Sunday, June 2, 2024
8:30am–10:05am
Location: Atlantis Room

This lecture is meant as an entertaining of a more ‘sceptical’ stance to the phenomenon, purely with the intention of constituting a review of the available neurobiological and psychological literature which some authors assert provides an exhaustive explication. However, importantly, this will also be novelly paralleled with relevant neuroscientific and psychological studies pertaining to the near-death experience (NDE), and with neuroscientific studies of the psychedelic experience (which may, conflictingly, evoke a suggestion of a more spiritual dimension). The need for such a comprehensive review emanates largely from the ever-increasing legitimisation in recent years of the discourse on “UAPs” (Unidentified Aerial Phenomena), not least since the watershed moment of the US government admitting their existence in mainstream 2017 press releases, which could challenge this reductive framing.

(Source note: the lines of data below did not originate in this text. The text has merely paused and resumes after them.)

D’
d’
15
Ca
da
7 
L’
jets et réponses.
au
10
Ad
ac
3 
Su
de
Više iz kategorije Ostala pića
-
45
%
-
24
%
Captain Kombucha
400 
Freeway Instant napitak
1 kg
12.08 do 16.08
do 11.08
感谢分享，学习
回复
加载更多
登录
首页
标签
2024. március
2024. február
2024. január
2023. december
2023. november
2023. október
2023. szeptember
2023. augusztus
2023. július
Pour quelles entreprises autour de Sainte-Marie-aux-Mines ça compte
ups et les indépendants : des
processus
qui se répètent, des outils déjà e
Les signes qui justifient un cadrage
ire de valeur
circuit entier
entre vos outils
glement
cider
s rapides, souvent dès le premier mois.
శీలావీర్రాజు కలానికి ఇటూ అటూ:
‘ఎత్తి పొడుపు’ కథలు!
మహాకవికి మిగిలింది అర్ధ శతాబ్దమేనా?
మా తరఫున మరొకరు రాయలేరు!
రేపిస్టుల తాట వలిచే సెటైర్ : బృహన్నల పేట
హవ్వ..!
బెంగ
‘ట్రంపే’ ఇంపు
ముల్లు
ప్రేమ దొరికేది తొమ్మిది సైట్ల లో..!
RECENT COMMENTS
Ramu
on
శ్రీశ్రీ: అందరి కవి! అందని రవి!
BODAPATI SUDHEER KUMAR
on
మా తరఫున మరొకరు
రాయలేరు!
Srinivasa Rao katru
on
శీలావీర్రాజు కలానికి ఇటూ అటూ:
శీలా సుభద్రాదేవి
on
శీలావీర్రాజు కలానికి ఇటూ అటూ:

A diverse array of neural theories will be surveyed, encompassing those with recourse to psychedelics, sleep paralysis, REM, brain regions, predictive processing and neurophenomenological comparisons with psychedelics and near-death experiences (NDEs) – as well as psychological models, such as those entailing cultural transmission, personality traits, trauma, memory and psychological comparisons with NDEs. However, this talk will be punctuated throughout with numerable apparent shortfalls of this rigidly biopsychosocial account. This talk is also deliberately contrasted with another workshop by the same speaker, in which a wholly antithetical account will be given that embraces the possibility of a non-material nature to these phenomena, or is even poised to undermine such a duality altogether.